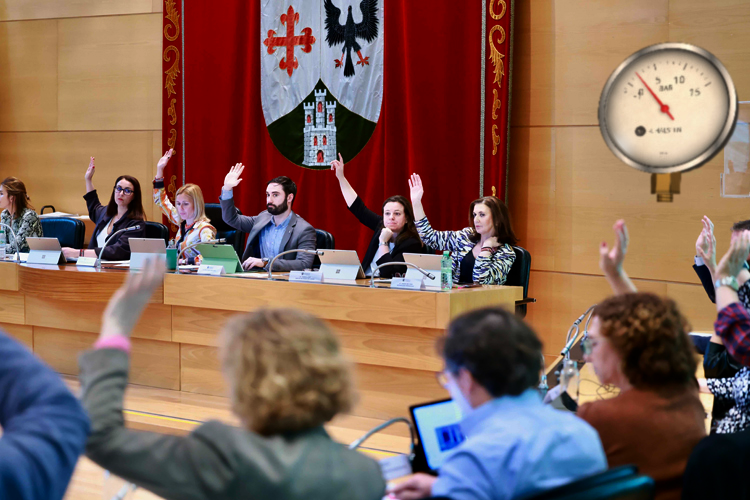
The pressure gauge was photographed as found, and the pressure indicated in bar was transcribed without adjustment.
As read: 2 bar
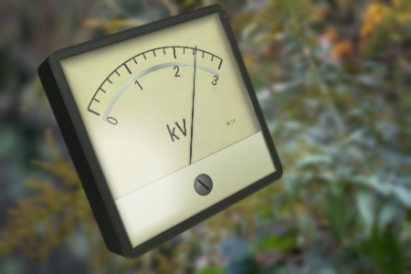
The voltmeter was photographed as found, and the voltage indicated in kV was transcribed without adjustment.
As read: 2.4 kV
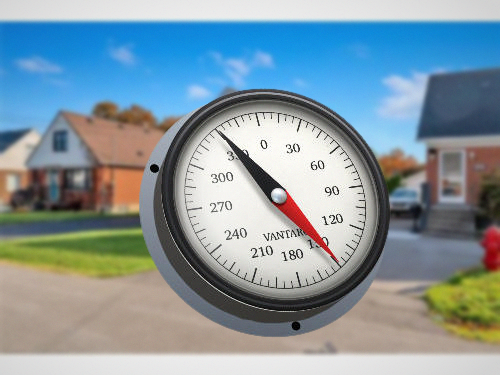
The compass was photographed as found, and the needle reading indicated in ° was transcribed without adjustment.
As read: 150 °
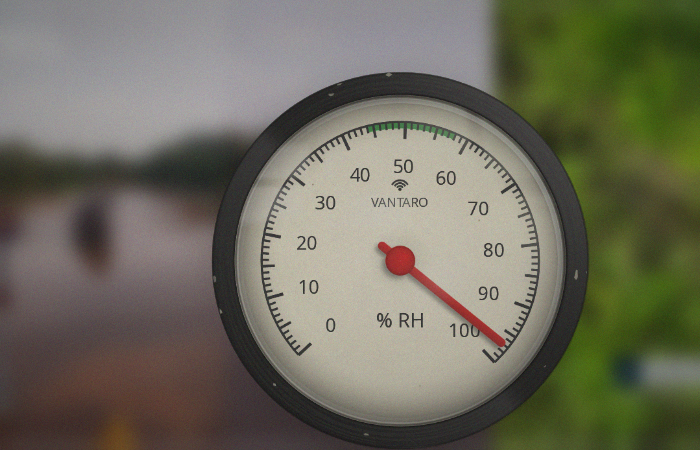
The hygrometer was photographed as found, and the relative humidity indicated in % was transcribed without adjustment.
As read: 97 %
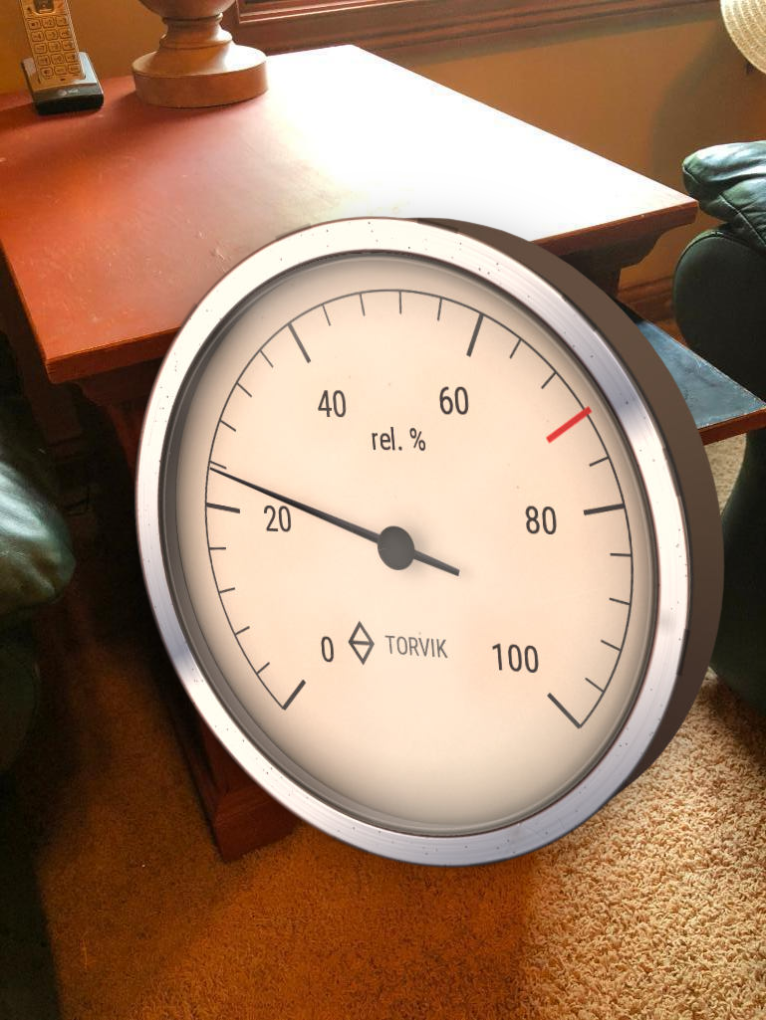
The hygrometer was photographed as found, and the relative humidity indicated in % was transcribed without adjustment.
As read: 24 %
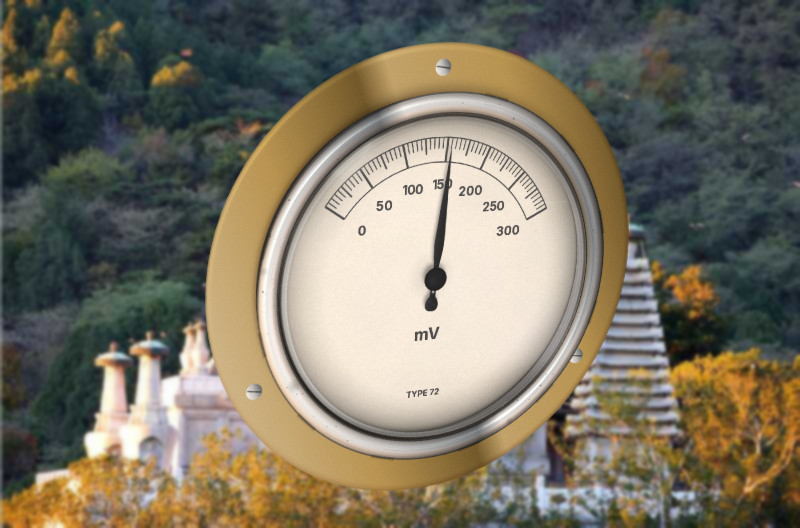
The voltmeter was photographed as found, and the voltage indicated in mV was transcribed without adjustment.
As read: 150 mV
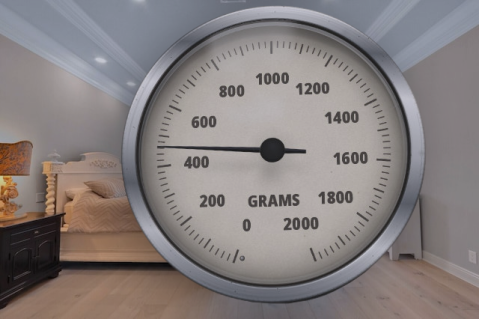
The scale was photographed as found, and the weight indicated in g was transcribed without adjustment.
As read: 460 g
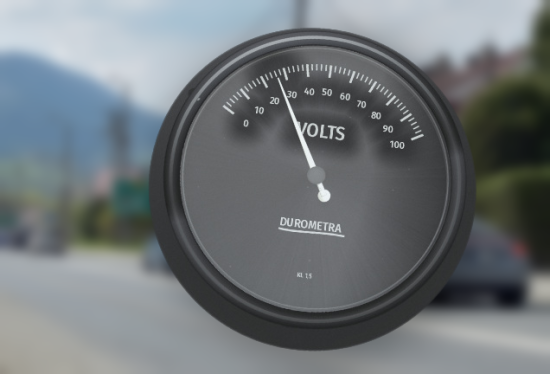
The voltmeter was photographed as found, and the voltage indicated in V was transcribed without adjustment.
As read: 26 V
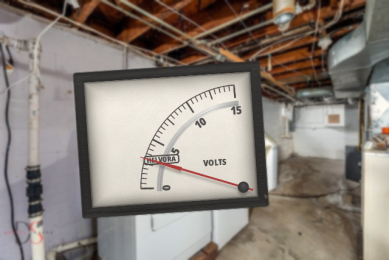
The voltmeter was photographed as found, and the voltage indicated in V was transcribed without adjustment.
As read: 3 V
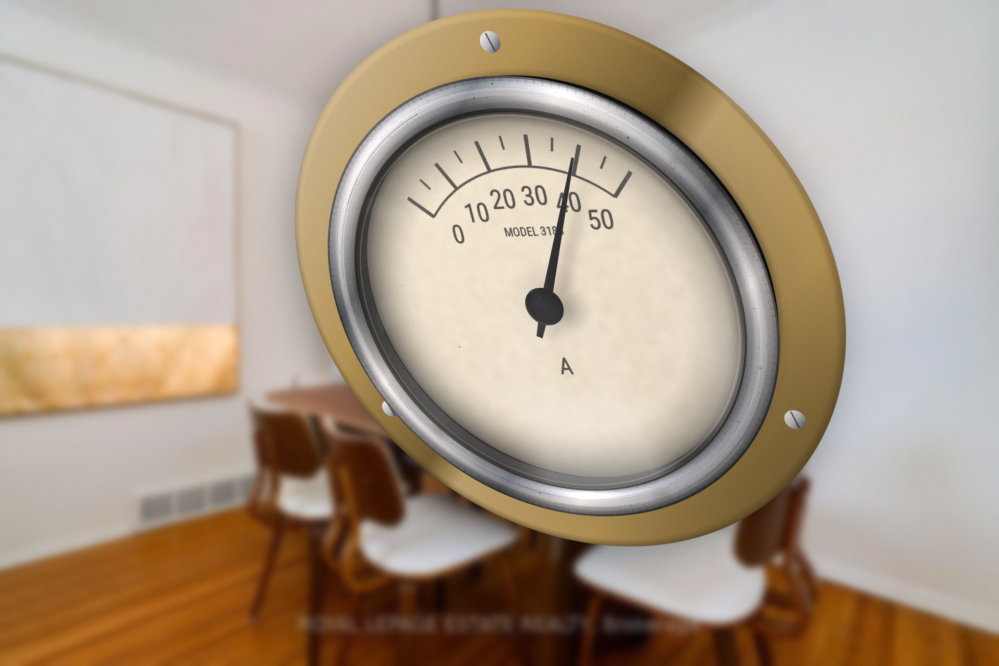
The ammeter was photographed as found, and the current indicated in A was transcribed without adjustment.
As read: 40 A
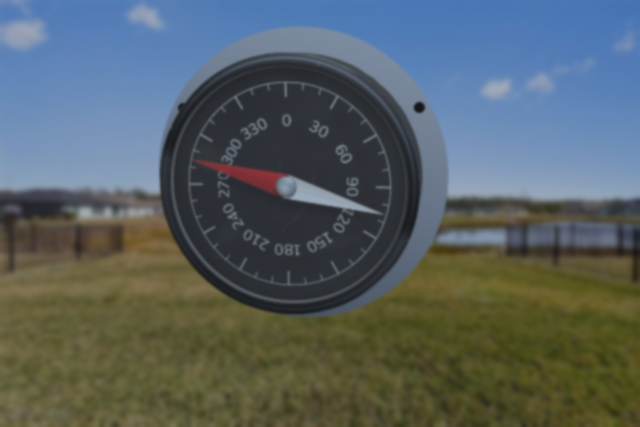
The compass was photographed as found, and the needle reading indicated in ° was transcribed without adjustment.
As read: 285 °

::::::

__DESCRIPTION OF THE TASK__
Rewrite all of the entries above, switching every occurrence of "transcribed" to "recorded" and leaving everything else unchanged. Omit the pictures.

__ANSWER TO THIS PROBLEM__
The pressure gauge was photographed as found, and the pressure indicated in bar was recorded without adjustment.
As read: 2 bar
The voltmeter was photographed as found, and the voltage indicated in kV was recorded without adjustment.
As read: 2.4 kV
The compass was photographed as found, and the needle reading indicated in ° was recorded without adjustment.
As read: 150 °
The hygrometer was photographed as found, and the relative humidity indicated in % was recorded without adjustment.
As read: 97 %
The hygrometer was photographed as found, and the relative humidity indicated in % was recorded without adjustment.
As read: 24 %
The voltmeter was photographed as found, and the voltage indicated in mV was recorded without adjustment.
As read: 150 mV
The scale was photographed as found, and the weight indicated in g was recorded without adjustment.
As read: 460 g
The voltmeter was photographed as found, and the voltage indicated in V was recorded without adjustment.
As read: 26 V
The voltmeter was photographed as found, and the voltage indicated in V was recorded without adjustment.
As read: 3 V
The ammeter was photographed as found, and the current indicated in A was recorded without adjustment.
As read: 40 A
The compass was photographed as found, and the needle reading indicated in ° was recorded without adjustment.
As read: 285 °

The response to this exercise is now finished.